Pesic decided to make Quest available on the ECAD Web site because the cost of sales is so high for traditional licensing. "It takes a three- to six-month evaluation, and I'm trying to avoid that. I want to put this on ECAD and say 'Here it is, available for $15 per run, and you can run as many copies as you want.'" With conventional licensing, Quest would probably start at around $70,000, he says.
(See Dec. 28 story.)
San Diego firm expands
global assembly-test biz
Another U.S. company is expanding its assembly and test operations in the Far East. REMEC, a San Diego company that aims to build world class manufacturing leadership for the wireless infrastructure, plans to acquire Pacific Microwave, a device assembler and testing house based in the Philippines.
The acquisition complements REMEC's Costa Rica operation and "does not detract from our plans to develop our engineering and manufacturing capacity in China," according to CEO Ron Ragland. The 17-year-old San Diego company expects to complete the deal by the end of January.
Pacific Microwave specializes in backend production and testing of radio-frequency (RF), microwave, and millimeter-wave gallium-arsenide (GaAs) devices, subsystems, and boards for broadband wireless applications. It employs about 850 workers.
(See Dec. 27 story.)
ASE chairman gets jail sentence
for old real estate deal in Taiwan
How do you think this kind of a decision would impact a U.S. chip maker? More than it did in Taiwan, I'd venture. This week, the chairman of Taiwan's Advanced Semiconductor Engineering, Jason C.S. Chang, was sentenced to six years in jail for allegedly falsifying documents in a several-year-old real estate deal, according to the company. It happened prior to Chang joining ASE, the company says.
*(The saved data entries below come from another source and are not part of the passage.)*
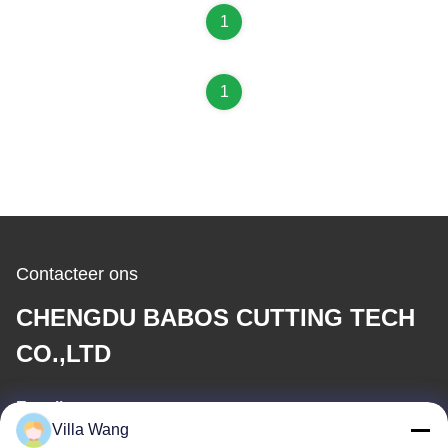
1
1
Contacteer ons
CHENGDU BABOS CUTTING TECH
CO.,LTD
E-mail
Villa Wang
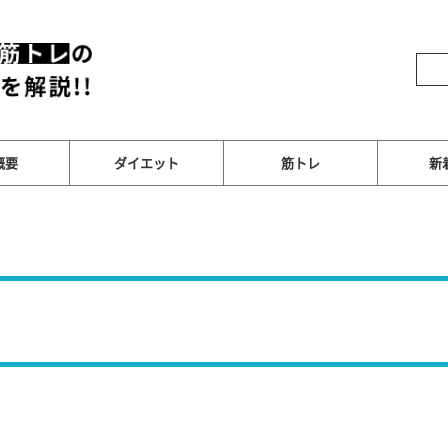
概要
ダイエット
筋トレ
新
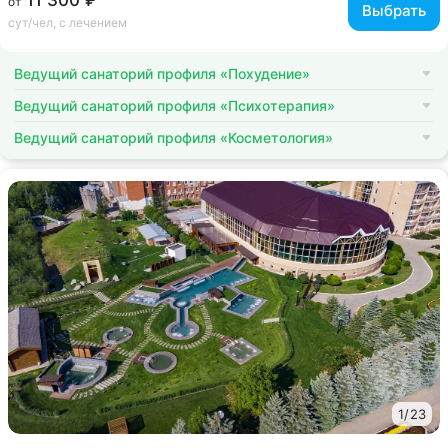
11 300 ₽
от
Выбрать
сут/чел, с лечением
Ведущий санаторий профиля «Похудение»
Ведущий санаторий профиля «Психотерапия»
Ведущий санаторий профиля «Косметология»
1
/
23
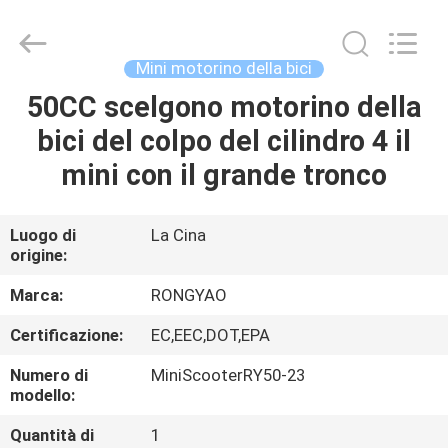
2026
Shanghai
Rongyao
Vehicle
Co.,Ltd.
Mini motorino della bici
All
Rights
50CC scelgono motorino della
CASA
Reserved.
bici del colpo del cilindro 4 il
PRODOTTI
mini con il grande tronco
CIRCA
Luogo di
La Cina
origine:
NOI
Marca:
RONGYAO
GIRO
Certificazione:
EC,EEC,DOT,EPA
DELLA
Numero di
MiniScooterRY50-23
FABBRICA
modello:
Quantità di
1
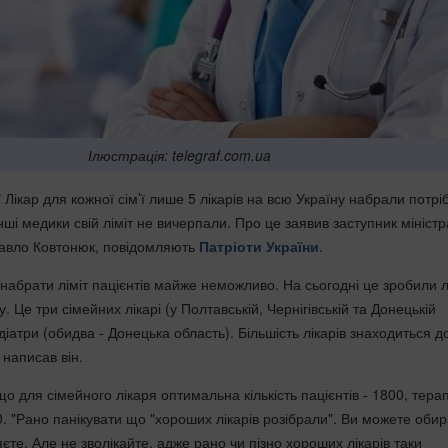
Ілюстрація: telegraf.com.ua
 Лікар для кожної сім’ї лише 5 лікарів на всю Україну набрали потрі
 Інші медики свій ліміт не вичерпали. Про це заявив заступник міністр
Павло Ковтонюк, повідомляють
Патріоти України
.
 набрати ліміт пацієнтів майже неможливо. На сьогодні це зробили 
у. Це три сімейних лікарі (у Полтавській, Чернігівській та Донецькій
діатри (обидва - Донецька область). Більшість лікарів знаходиться д
- написав він.
о для сімейного лікаря оптимальна кількість пацієнтів - 1800, терап
0. "Рано панікувати що "хороших лікарів розібрали". Ви можете оби
яєте. Але не зволікайте, адже рано чи пізно хороших лікарів таки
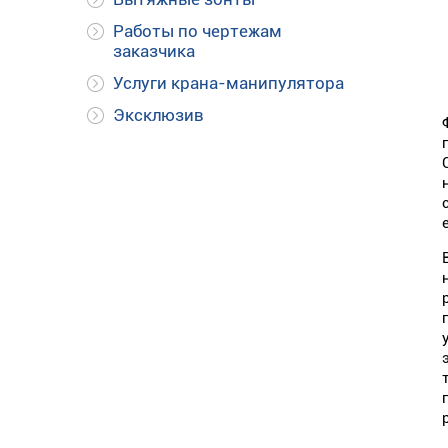
Работы по чертежам
заказчика
Услуги крана-манипулятора
Эксклюзив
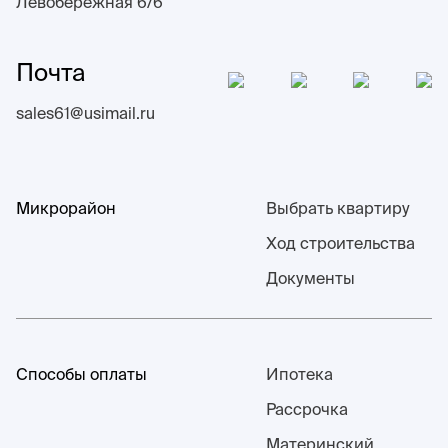
Левобережная 6/6
Почта
sales61@usimail.ru
Микрорайон
Выбрать квартиру
Ход строительства
Документы
Способы оплаты
Ипотека
Рассрочка
Материнский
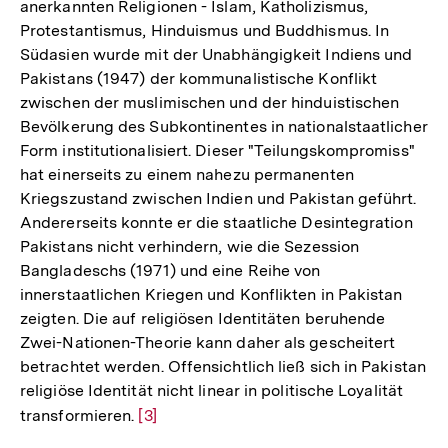
anerkannten Religionen - Islam, Katholizismus,
Protestantismus, Hinduismus und Buddhismus. In
Südasien wurde mit der Unabhängigkeit Indiens und
Pakistans (1947) der kommunalistische Konflikt
zwischen der muslimischen und der hinduistischen
Bevölkerung des Subkontinentes in nationalstaatlicher
Form institutionalisiert. Dieser "Teilungskompromiss"
hat einerseits zu einem nahezu permanenten
Kriegszustand zwischen Indien und Pakistan geführt.
Andererseits konnte er die staatliche Desintegration
Pakistans nicht verhindern, wie die Sezession
Bangladeschs (1971) und eine Reihe von
innerstaatlichen Kriegen und Konflikten in Pakistan
zeigten. Die auf religiösen Identitäten beruhende
Zwei-Nationen-Theorie kann daher als gescheitert
betrachtet werden. Offensichtlich ließ sich in Pakistan
religiöse Identität nicht linear in politische Loyalität
transformieren.
Zur
[3]
Auflösung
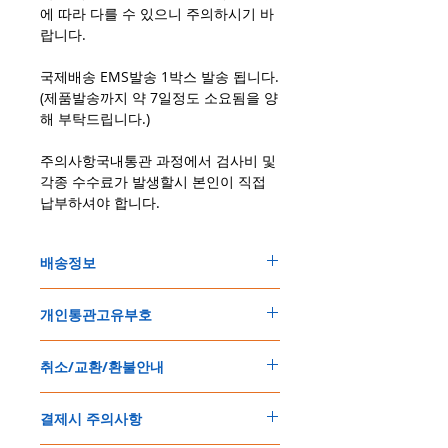
에 따라 다를 수 있으니 주의하시기 바
랍니다.
국제배송 EMS발송 1박스 발송 됩니다.
(제품발송까지 약 7일정도 소요됨을 양
해 부탁드립니다.)
주의사항국내통관 과정에서 검사비 및
각종 수수료가 발생할시 본인이 직접
납부하셔야 합니다.
배송정보
주문한 모든 제품은 국제우체국 택배로 배송
개인통관고유부호
됩니다
.
배송기간은
지역에 따라 다소 차이가 있으나
,
150
불 이상 제품
,
목록통관 배제대상 제품일
5
일
～
10
일
정도
예상됩니다
.
취소/교환/환불안내
경우는 제품주문시 개인통관고유부호를 기입
해외배송인
관계로
세관통관 지연, 배송사의
해 주세요
.
배송지연 등으로
기간이
다소
지연될
가능성
교환
및
반품이
가능한
경우
에어소프트제품은 목록통관 배제대상으로 반
이
있는
점
양해해
주시기
바랍니다
.
결제시 주의사항
제품결제완료후
1
시간
이내에
요청시
가능합
드시 개인통관고유부호가 필요합니다
.
배송에기간에 대한
자세한 내용은 여기로
니다
.
'
개인통관고유부호
'
가 없으면 국제배송이 불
ASE maintains the conviction and sentencing of Chang will have no impact on the company, which is a leading supplier of contract chip assembly and testing services. News of the sentencing didn't seem to have much effect on the company's share price, which dropped just 3.2% on the Taiwan stock exchange.
Chang plans to appeal his conviction and sentencing, according to Taiwanese press reports.